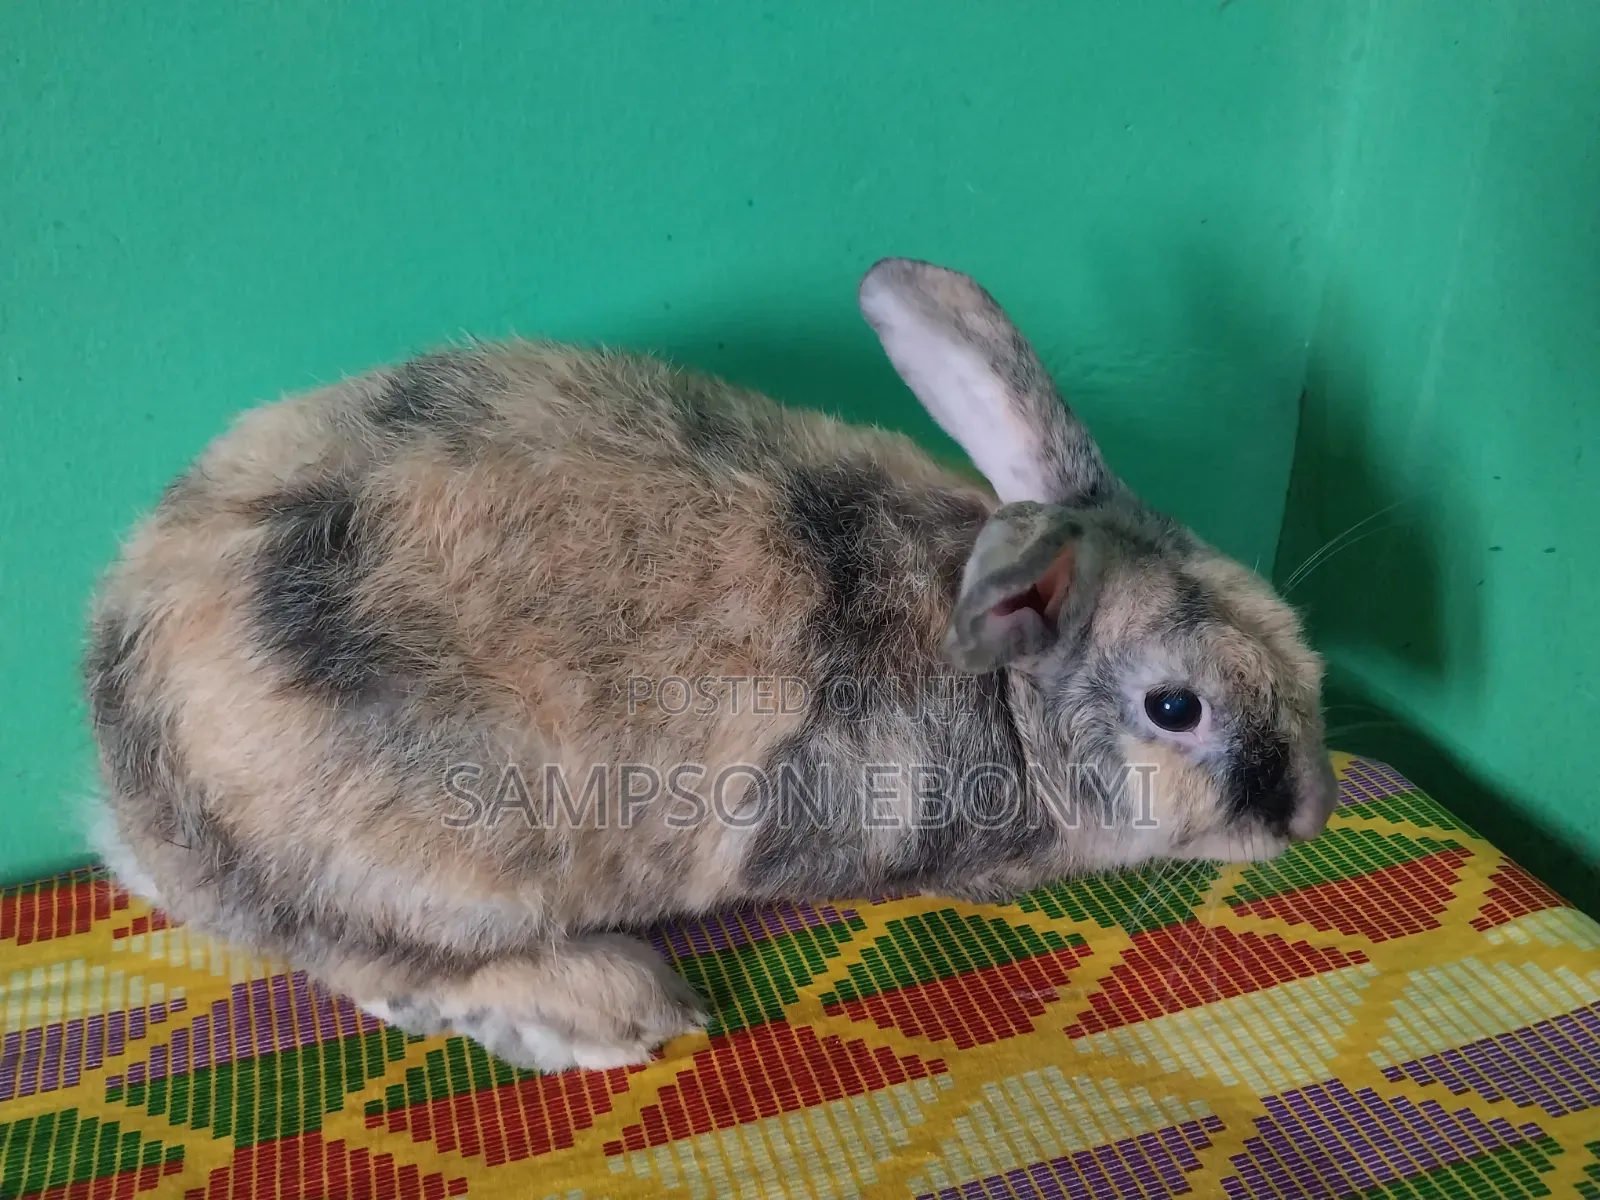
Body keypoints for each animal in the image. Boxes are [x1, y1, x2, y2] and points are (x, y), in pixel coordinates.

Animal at [82, 258, 1338, 1073]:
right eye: (1173, 707)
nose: (1311, 813)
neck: (1011, 690)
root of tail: (131, 761)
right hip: (438, 865)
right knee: (376, 964)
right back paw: (611, 1011)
* * * * * * * * *
**Your goal:** Skip the pictures. Restate everything else in the records word for word.

**Answer for this exercise:**
Body keypoints for each animal in the image. Boxes are [x1, y1, x2, y2] and points are (x, y), in pixel coordinates.

Animal at [82, 258, 1338, 1073]:
right eye: (1173, 707)
nose: (1311, 813)
neck: (1011, 690)
root of tail: (131, 761)
right hip: (438, 865)
right knee: (376, 964)
right back paw: (611, 1011)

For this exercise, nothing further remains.